Potential Utility of Soluble p3-Alcadeinα Plasma Levels as a Biomarker for Sporadic Alzheimer's Disease

Alcadeins (Alcs) constitute a family of neuronal type I membrane proteins (alpha, beta, gamma) that share identical localization and function to the amyloid-beta protein precursor (A beta PP) in the brain. Alcs are proteolyzed in neurons through successive cleavages via secretases, resulting in non-aggregative p3-Alc, where p3 corresponds to the A beta PP-fragment. We found p3-Alc alpha detected in human plasma reflected the pathological process of amyloid-beta accumulation in Alzheimer's disease (AD) patients and therefore investigated the utility of p3-Alc alpha as a plasma biomarker in AD. We measured p3-Alc alpha plasma levels in 83 sporadic-AD, 18 mild cognitive impaired (MCI), and 24 control subjects using the sandwich-ELISA system. Pooled samples with previously published data (171 AD and 45 controls) were also analyzed. The plasma p3-Alc alpha concentrations in patients with AD and MCI were significantly higher compared with control subjects (224.7 +/- 40.4, 223.3 +/- 53.9, and 189.1 +/- 32.9 pg/ml, respectively; p = 0.0012).

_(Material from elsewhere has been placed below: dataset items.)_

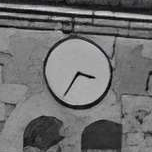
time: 3:35
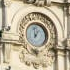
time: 12:58
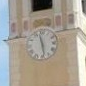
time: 11:28
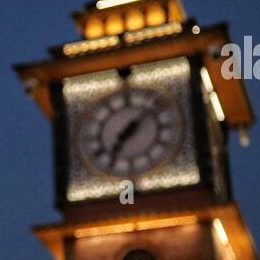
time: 7:08
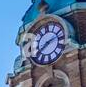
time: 8:12
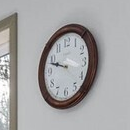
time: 9:47
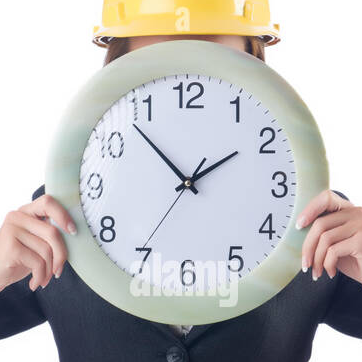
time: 1:53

In AD patients, the plasma p3-Alc alpha concentration significantly correlated with age (r = 0.23, p = 0.037) and serum creatinine levels (r = 0.23, p = 0.0012). Even after adjusting for confounding factors of age, gender, renal function, and ApoE-epsilon 4, high plasma p3-Alc alpha levels were correlated with significant AD risk, with an odds ratio 1.47 (95% confidence interval: 1.18-1.93, p = 0.0019) for every 10 pg/ml increase. Pooled analysis further confirmed these findings. Increased plasma p3-Alc alpha, evident in the early stages of cognitive impairment, suggests that Alc metabolites are useful plasma biomarkers of AD.